» **Instructions for the task**:
The whole listing is to be restated word for word with no images.

» **Dataset excerpt**:
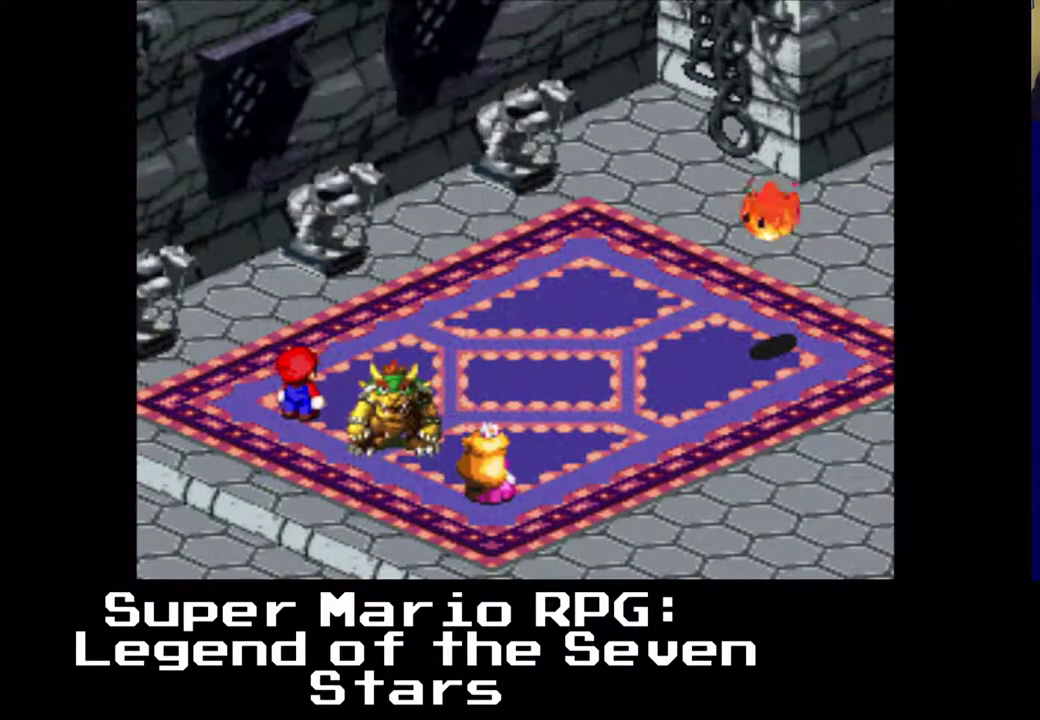
{"buttons": [], "left_stick": "center", "events": []}
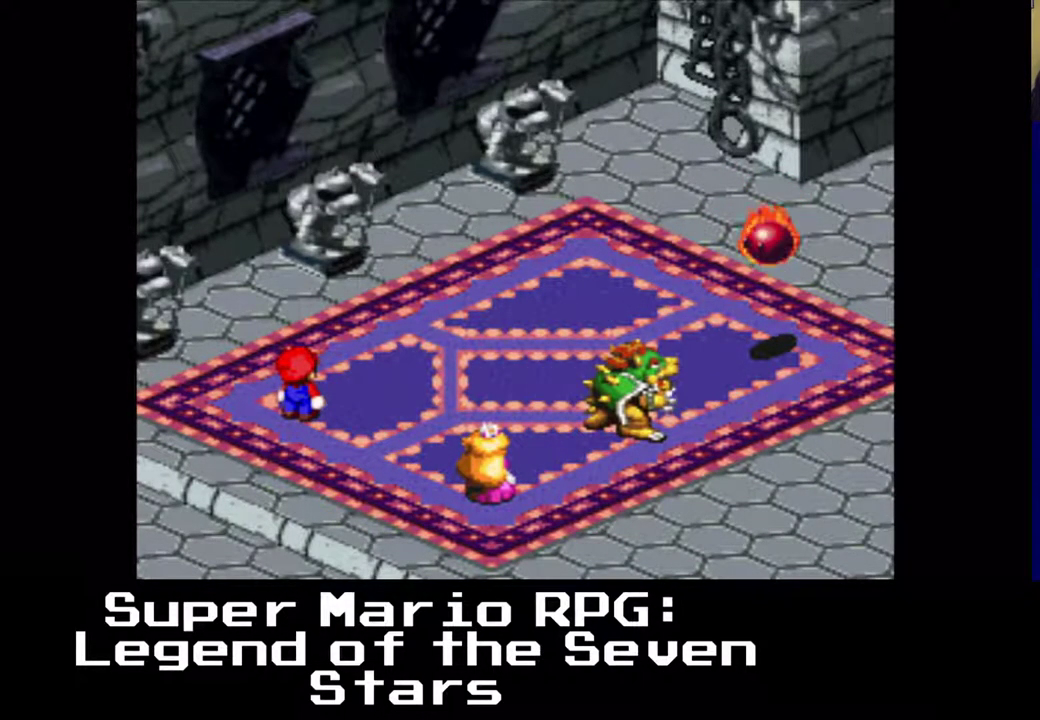
{"buttons": [], "left_stick": "center", "events": [[50, "B", "down"], [300, "B", "up"]]}
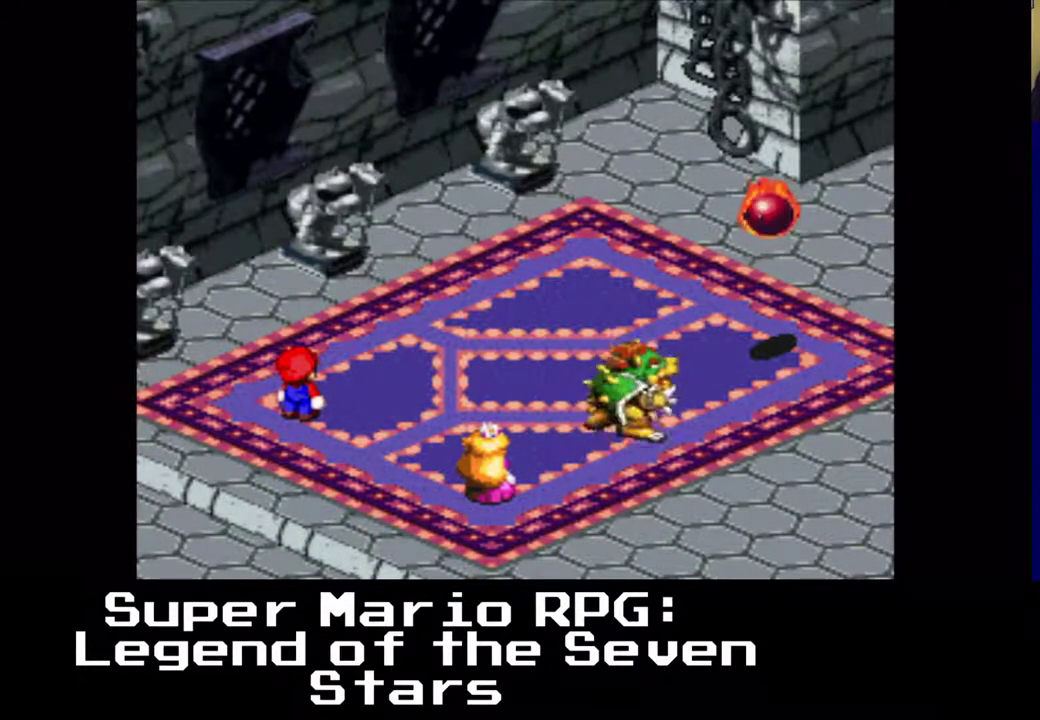
{"buttons": [], "left_stick": "center", "events": [[83, "B", "down"], [283, "B", "up"]]}
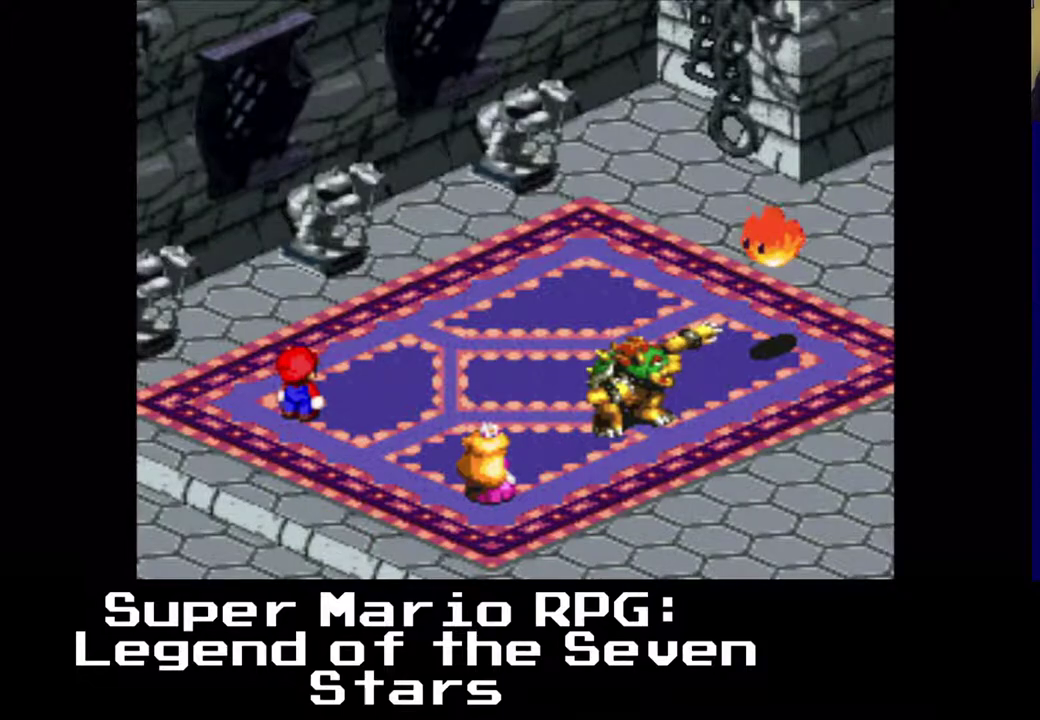
{"buttons": [], "left_stick": "center", "events": []}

» **Task response**:
{"buttons": [], "left_stick": "center", "events": []}
{"buttons": [], "left_stick": "center", "events": [[50, "B", "down"], [300, "B", "up"]]}
{"buttons": [], "left_stick": "center", "events": [[83, "B", "down"], [283, "B", "up"]]}
{"buttons": [], "left_stick": "center", "events": []}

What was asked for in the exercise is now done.